Estaban hechas las listas, pero Alejandro temía que la reunión de los mayores resultara poco menos que un funeral.
Confió a la mujer sus aprensiones.
—La gente joven lo pasará bien. Pero nosotros, con media docena de carcamales nos vamos a aburrir como percebes. Creo que viene hasta el general Donderis.
Su mujer permaneció un instante pensativa. Luego propuso:
—¿Y si invitáramos a Gertrudis Selma? Está un poco loca, pero es muy animada, A ti te gusta.
—¿A mí Gertrudis? A mí no me gusta nadie más que mi mujer. Y déjate de monsergas.
Beatriz rió.
—Además, traería a la niña. Magdín.
Gertrudis Selma veraneaba en el pueblo de los Acosta, donde se conocieron una tarde de agosto en el balneario. Vivía de la aguja y de la corta pensión que le había dejado el marido, un funcionario del Ayuntamiento. Alejandro aprobó la idea. Encontraba admirable que en aquella rubia parlanchina existiera el empeño de educar a su hija en los mejores colegios de la ciudad, aunque tuviera que dejarse las pestañas en la costura. Admitía que en ocasiones resultaba pesada, pero no dejaba de reconocer el ingenio que demostraba en la conversación para animar el cotarro. Poseía, además, un fino sentido del humor que le hacía poco menos que indispensable en las reuniones sociales.
Magdín, la hija, era el reverso de la medalla. Callada, morenucha y débil, en su físico sólo tenía personalidad el flequillo, obra de la madre. Los ojos, redondos y pávidos, como de pez, y la boca, de labios finos y dientes algo encabellados, la hacían un sí es no es antipática a primera vista. El trato, en cambio, revelaba un carácter apacible, dado al ensueño, y una gran sensibilidad. Magdín, en efecto, no encontraba más aliciente a la vida que el de encerrarse en su cuarto y escribir versos.
Fueron, pues, a visitar a Gertrudis. Tan pronto como les hubo abierto la puerta del piso, la rubia teñida estampó dos sonoros besos en las mejillas de Alejandro.
—Pero qué guapo estás. ¿Cómo te las arreglas para seguir tan muchacho te?
Beatriz torció el gesto.
—Todo para él —bromeó—. ¿Y yo qué? ¿O tan poquita cosa soy que no me has visto?
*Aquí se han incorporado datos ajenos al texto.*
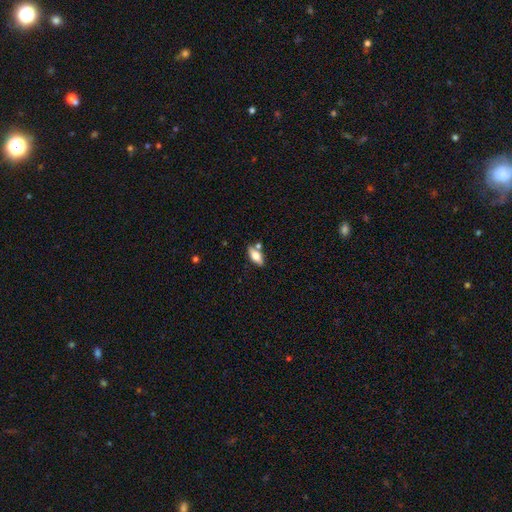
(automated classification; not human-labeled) The model was most divided on "smooth or featured": smooth: 62%, featured or disk: 31%, star or artifact: 7%. More confident: how rounded — in between (77%); merging — none (71%).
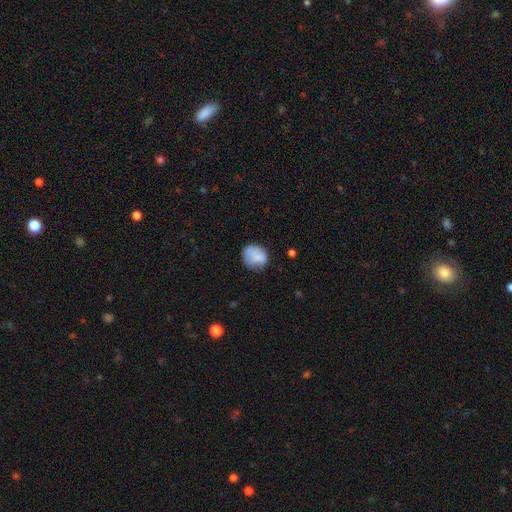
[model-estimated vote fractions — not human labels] Morphology: type=smooth (81%); roundness=round (74%); merging=none (64%).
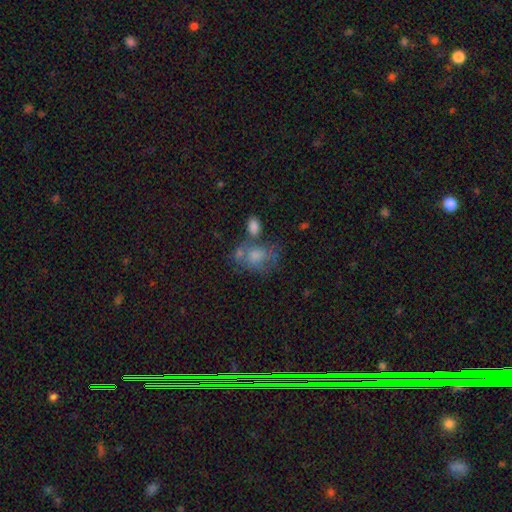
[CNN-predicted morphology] A smooth galaxy with no disk features (58%) that is in between round and cigar-shaped (64%).

Vote fractions:
- Smooth or featured? smooth: 58% / featured or disk: 28% / star or artifact: 14%
- How rounded? in between: 64% / round: 34% / cigar-shaped: 2%
- Merging? none: 34% / merger: 29% / minor disturbance: 19% / major disturbance: 18%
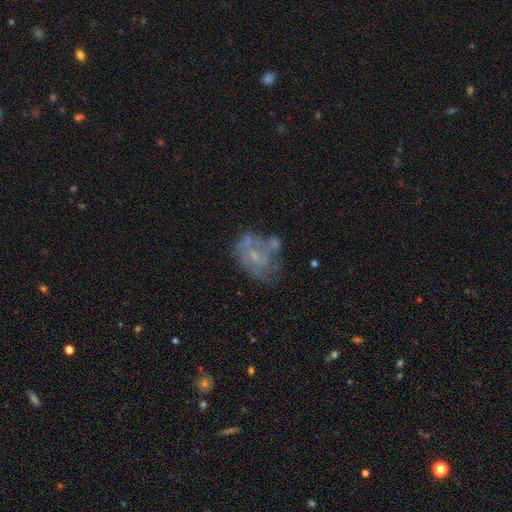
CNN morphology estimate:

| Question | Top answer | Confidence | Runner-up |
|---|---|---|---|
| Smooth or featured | featured or disk | 67% | smooth (22%) |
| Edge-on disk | no | 97% | yes (3%) |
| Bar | no | 64% | weak (31%) |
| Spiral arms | yes | 51% | no (49%) |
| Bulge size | small | 57% | moderate (24%) |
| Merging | none | 39% | minor disturbance (23%) |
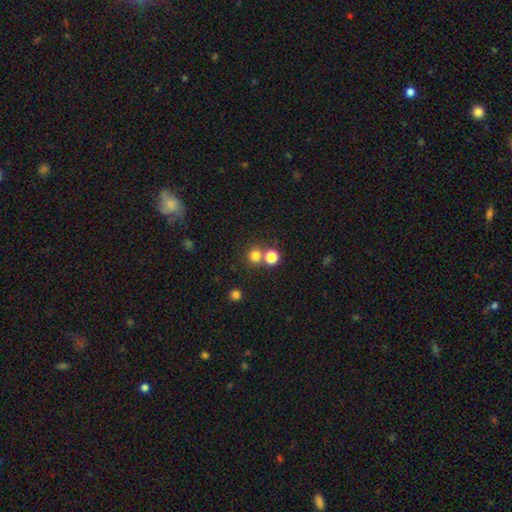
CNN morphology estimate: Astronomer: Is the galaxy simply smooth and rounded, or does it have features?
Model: smooth — 77%.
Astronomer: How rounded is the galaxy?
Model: round — 90%.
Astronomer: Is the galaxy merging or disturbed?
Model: none — 65%.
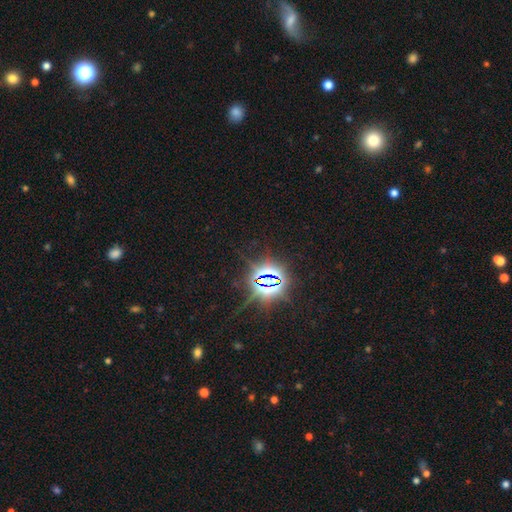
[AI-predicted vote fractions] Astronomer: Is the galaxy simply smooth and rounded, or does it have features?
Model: star or artifact — 83%.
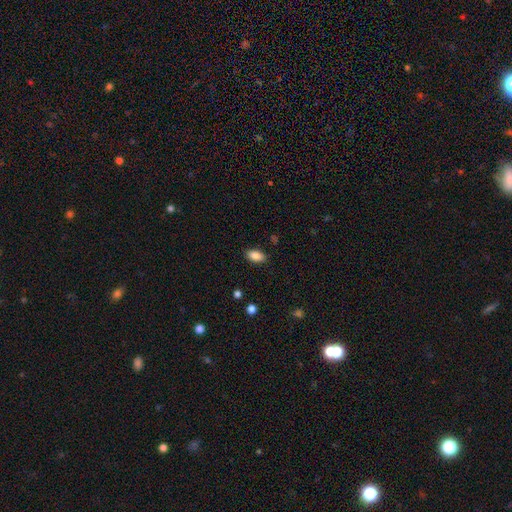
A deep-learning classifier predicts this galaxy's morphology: Smooth or featured? smooth (87%)
How rounded? in between (92%)
Merging? none (87%)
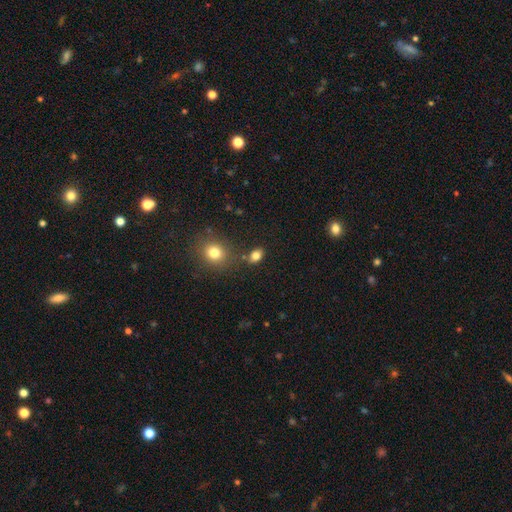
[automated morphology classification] smooth_or_featured: smooth (p=0.81) [alt: star or artifact p=0.12]
how_rounded: in between (p=0.75) [alt: round p=0.23]
merging: none (p=0.76) [alt: minor disturbance p=0.12]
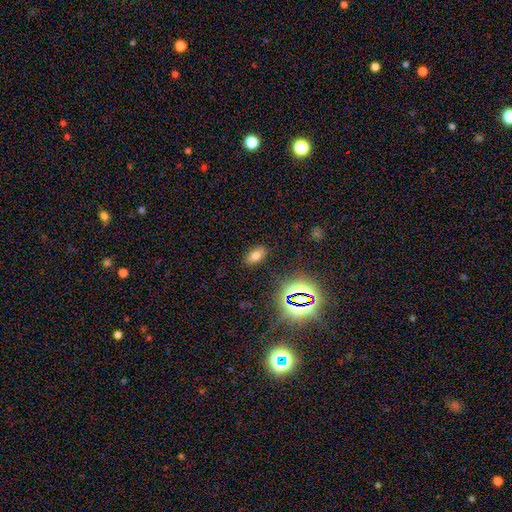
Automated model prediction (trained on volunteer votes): Smooth or featured? smooth (67%)
How rounded? in between (88%)
Merging? none (87%)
Los rizos platino de la Selma bailotearon alegres sobre su frente arrugada.
—A ti te veo más a menudo, corazón. Pero deja que te bese. A propósito. Quería hablarte de una moda nueva que ha salido. Para la primavera. Vamos, que a tu chica le va a sentar de maravilla. Pensaba ir a tu casa.
—Pues vas a venir pasado mañana. Además, sin excusa.
Explicole lo de la reunión, y Gertrudis prometió no faltar.